Oh man habe das selbe problem bin auch bei kd  und im offline modus kann ich steam auch nicht starten


----------



## Hauptsergant (13. März 2012)

*AW: Steam Down - Kabel Deutschland Routing Problem ( Andauernd )*

Raum Hannover. Auch KD. Steam  - nur offline. Kein Zugriff auf Steam-Seiten.


----------



## maaarco (13. März 2012)

*AW: Steam Down - Kabel Deutschland Routing Problem ( Andauernd )*

und ich dachte schon es liegt an mir  auch KD Kunde und keine Steam Verbindung weder client noch http Adressen ;D


----------



## andi884 (13. März 2012)

*AW: Steam Down - Kabel Deutschland Routing Problem ( Andauernd )*

bin auch KD Kunde aus Leipzig , gleiches Problem => war das schon mal passiert? wie lange dauert das bis soetwas behoben wird?  Ich lobe mir immer noch die guten alten Zeiten als man einfach nur ne CD gebraucht hat um sein Computerspiel zu starten, aber heute ist man so vom Internet abhängig das es einzig und allein nur damit geht und heute ist mein einziger freier Tag an dem ich zocken könnte , schnief!
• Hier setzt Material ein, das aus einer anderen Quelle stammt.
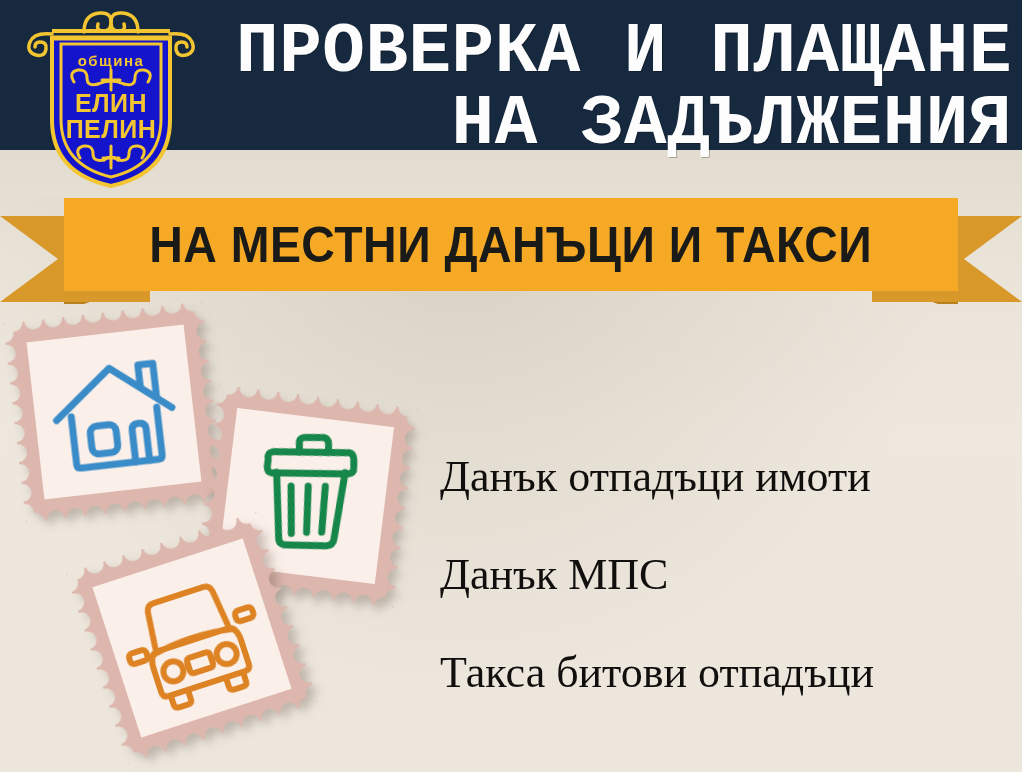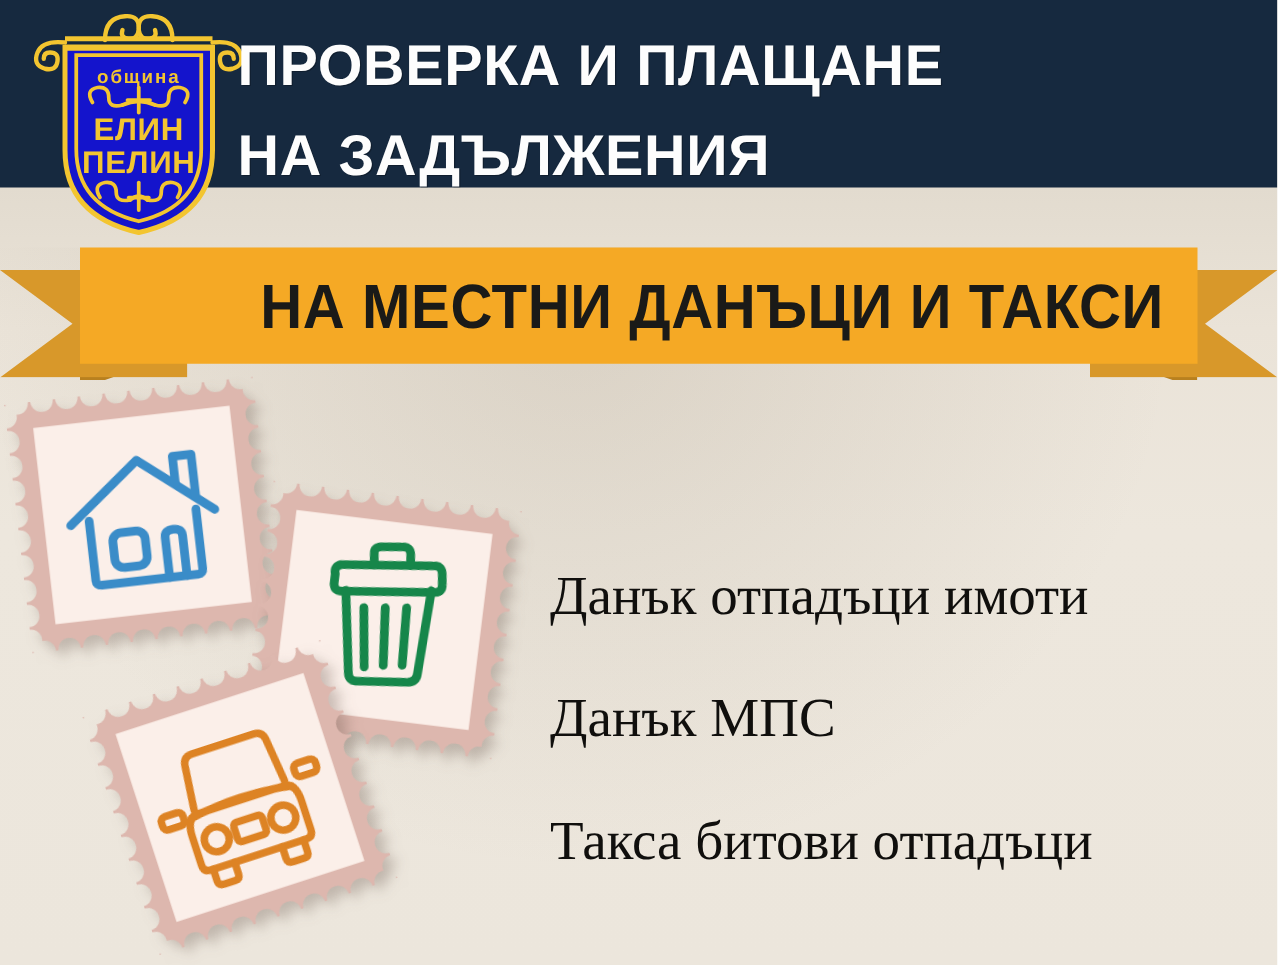"ПРОВЕРКА И ПЛАЩАНЕ" #title-block { font-family: Liberation Sans, sans-serif -> Liberation Mono, monospace; font-size: 46px -> 71px; text-align: left -> right }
EDIT: komme übrigens auch noch nicht mal offline rein , da sich irgend so eine komische aktualisierung öffnet


----------



## Olstyle (13. März 2012)

*AW: Steam Down - Kabel Deutschland Routing Problem ( Andauernd )*

Versuch es doch einfach mal mit Googles DNS:
Google Public DNS


----------



## iNsTaBiL (13. März 2012)

*AW: Steam Down - Kabel Deutschland Routing Problem ( Andauernd )*

habe das selbe problem, bin auch bei kabel deutschland

komm weder auf die internetseite noch bei steam selber rein :/

hoffentlich gehts bald wieder


----------



## OCCenturion (13. März 2012)

*AW: Steam Down - Kabel Deutschland Routing Problem ( Andauernd )*

Bin auch bei KD und aus Leipzig und habe gerade das gleich Problem! Was soll der Mist? Hat jemand eine Idee, ob ich überhaupt etwas tun kann?


----------



## Olstyle (13. März 2012)

*AW: Steam Down - Kabel Deutschland Routing Problem ( Andauernd )*

Zwei Posts weiter oben gucken  .


----------



## maaarco (13. März 2012)

*AW: Steam Down - Kabel Deutschland Routing Problem ( Andauernd )*

hab mir grad ma cyberghost geladen und ne vpn verbindung hergestellt darüber mit aktiver vpn verbindung mich in steam eingeloggt und cyberghost wieder beendet. Verbindung bleibt aufrecht und mein ping is auch normal


----------



## andi884 (13. März 2012)

*AW: Steam Down - Kabel Deutschland Routing Problem ( Andauernd )*

hab grad mit KD gesprochen ist seit ca. 12 Uhr in Deutschland aufgetreten das Problem und hat nur was mit KD zu tun ,der technischen Abteilung nach soll das Problem ca bis 15 Uhr behoben sein.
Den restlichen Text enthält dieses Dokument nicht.